Tasks and exercises:
- a) Could you quote the acorn passage word for word, giving the stretch from "Any Korean food" through "I can tell."?
- b) How would the acorn passage go on? Continue it from the point where it stops.

Exercise text:
↓

Oaks live all over the world, from Asia to North Africa to Europe to North America. And where there are acorns, people have eaten them. They have their own methods, too.
Turns out the acorn-eatingest people in the world right now are the Koreans. If you go to a good Asian market, there is a good chance you will find acorn flour and acorn noodles, which look just like soba noodles. From what I can tell the noodles are eaten in the same way soba noodles are; and yes, they also appear to a lesser extent in Japanese cuisine.
Any Korean food experts out there? My question is whether acorn flour and noodles are considered low-class or poor people’s food. Because that is their stigma everywhere else in the world, best I can tell.
This is interesting. A certain set of scholars think that sometime around 10,000 years ago, humans — who ate acorns with aplomb at the time — grew in population to the point where they were overeating them and threatening the oaks. Great big oaks that gave sweet acorns would be in demand and might even be fought over, as the Indians did in parts of California.
So with too few acorns and a burgeoning population, the scholars theorize that the people looked to wild grains as a secondary source of vital carbohydrates. And carbs are key to a hunter-gathering society; remember the Forager’s Dilemma?

↑

Raw data:
↓

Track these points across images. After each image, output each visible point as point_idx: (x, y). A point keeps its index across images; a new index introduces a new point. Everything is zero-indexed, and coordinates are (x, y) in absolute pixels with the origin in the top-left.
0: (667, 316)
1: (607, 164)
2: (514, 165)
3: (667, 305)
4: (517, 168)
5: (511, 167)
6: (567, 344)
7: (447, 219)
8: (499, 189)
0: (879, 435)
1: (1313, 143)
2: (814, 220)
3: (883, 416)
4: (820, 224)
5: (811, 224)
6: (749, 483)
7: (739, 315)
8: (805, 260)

↑
↓

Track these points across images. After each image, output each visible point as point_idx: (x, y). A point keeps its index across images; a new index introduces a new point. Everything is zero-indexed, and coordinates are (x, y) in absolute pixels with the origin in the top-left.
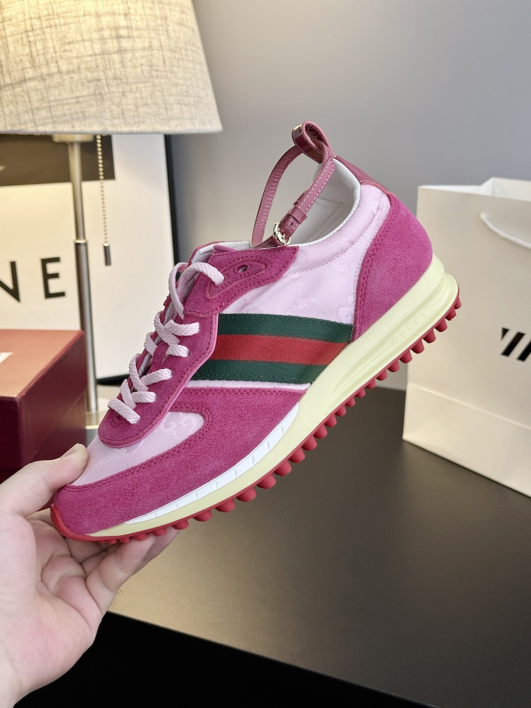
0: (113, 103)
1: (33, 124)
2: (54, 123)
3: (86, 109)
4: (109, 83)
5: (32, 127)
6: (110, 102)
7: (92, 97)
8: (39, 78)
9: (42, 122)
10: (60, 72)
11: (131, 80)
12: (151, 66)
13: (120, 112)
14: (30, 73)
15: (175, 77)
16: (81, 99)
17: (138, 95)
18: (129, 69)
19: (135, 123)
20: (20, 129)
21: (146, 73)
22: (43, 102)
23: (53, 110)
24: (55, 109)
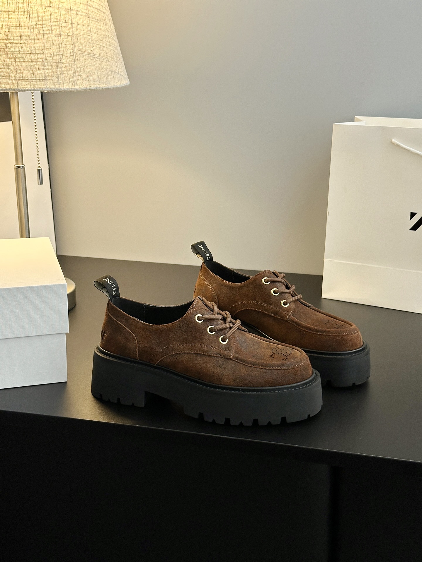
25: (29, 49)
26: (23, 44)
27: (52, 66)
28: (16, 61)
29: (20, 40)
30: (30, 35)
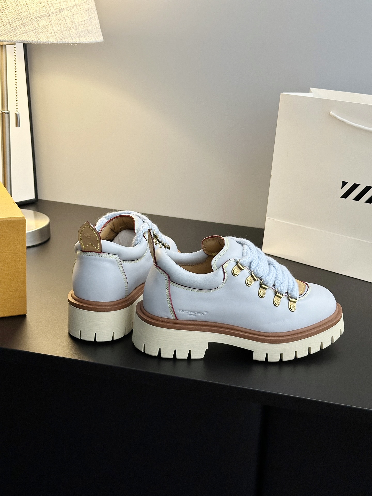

↑

Set of answers:
- a)
Any Korean food experts out there? My question is whether acorn flour and noodles are considered low-class or poor people’s food. Because that is their stigma everywhere else in the world, best I can tell.

- b)
Turned out these wild grains — emmer wheat, spelt, barley and rye — domesticate easily, are annuals so can be planted anywhere if your tribal group moves around, and give easily collectible seed that is lighter than a big ole’ bag of acorns, which have a pretty long lag time from acorn to acorn-bearing oak. And good luck moving a giant oak when invaders arrive, but you can flee with some barley seed and plant again next spring.
Acorns, which are, for the most part, bitter and need to be water-leached at least once or twice to be palatable, fell by the wayside. Acorns also lack gluten, which is vital in making bread items stick together. Wheat, barley and rye all have at least a little gluten. So acorns, and in Europe chestnuts, which have a similar consistency, fell to the status of emergency or famine foods. A fixation with whitened wheat flour furthered this. Black bread was for peasants, and acorn cooks up dark. It’s the sugars in them.
Consequently, you need to search far and wide for acorn recipes in European circles. North African Berbers do use them, however. I corresponded with Paula Wolfert, who wrote the great Couscous and Other Good Food from Morocco, which is the sine qua non of Moroccan cookbooks. Wolfert told me that Berbers will sometimes make couscous from acorn flour. Fascinating. I have heard that Italians will make acorn flour pasta, too. I developed my own recipe for acorn flour pasta here.
Another source on Moroccan food tells me they also roast and salt acorns and serve them like roasted chestnuts. Linda Berzok, who wrote American Indian Food, says that the Indians around Tuscon, Arizona, sell roasted acorns from the Emory Oak, which are so sweet they don’t need leaching. An expert on Mexican food says in Chihuahua they do the same thing; makes sense, as the Emory Oak lives there, too.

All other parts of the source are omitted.